Domestic Violence, the NFL, and What the Law Can Do For You

By Sandra Widlan

A lot has been said about the NFL’s response to Ray Rice’s knockout punch to his then fiancée in a casino elevator.  However, little has been said about the civil remedies available to women who have been physically abused or sexually assaulted by athletes. The criminal justice system sometimes fails abuse victims.  As Michael Powell reported in the New York Times article “What Were They Thinking?  Ugly Video, Blind Justice”:

In February, after Rice knocked Janay Palmer senseless in a casino elevator, Atlantic County prosecutors obtained two tapes. They watched as Rice delivered his knockout blow, and they watched as, with chilling nonchalance, he lugged his fiancée’s unconscious body five-sixths of the way out of the elevator. Then he picked up her shoes.

Not long after, a grand jury handed up a felony indictment.

Then the prosecutors did the legal equivalent of nothing. They allowed Rice to enroll in pretrial intervention, in which he agreed to counseling and admitted nothing. It was the puncher’s equivalent of a traffic ticket.

A civil lawsuit can be an alternative remedy to criminal prosecution.
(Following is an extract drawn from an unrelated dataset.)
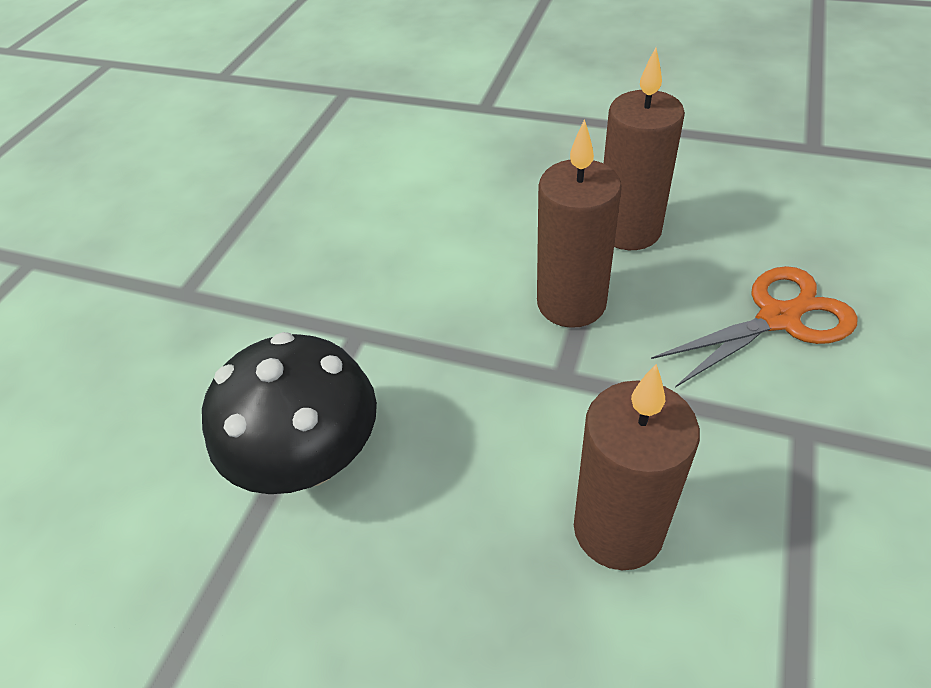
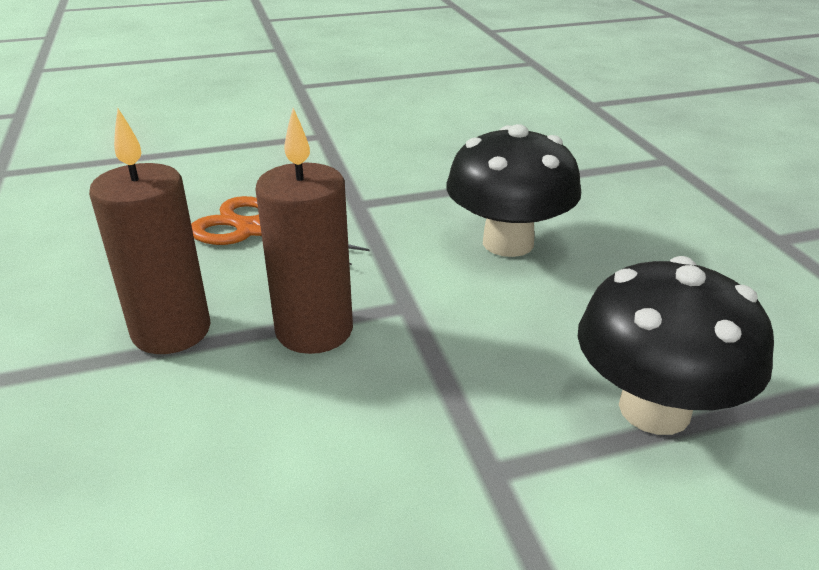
camera: 130 degrees left, 15 degrees down
brown candle [574,364,700,570] -> black mushroom [447,124,581,257]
In a civil lawsuit, the victim (called the “plaintiff”) seeks to recover monetary damages from the perpetrator as compensation for pain and suffering and emotional distress.  By contrast, a criminal prosecution seeks punishment of the perpetrator through confinement, community service, and/or fines.  In some ways, it is easier to win a civil lawsuit:  unlike a criminal prosecution which requires that the crime be proven “beyond a reasonable doubt,” a civil lawsuit only requires that the plaintiff prove the offense occurred on a “more probable than not basis.”

Victims of abuse don’t have to rely only on the NFL or prosecutors to find justice.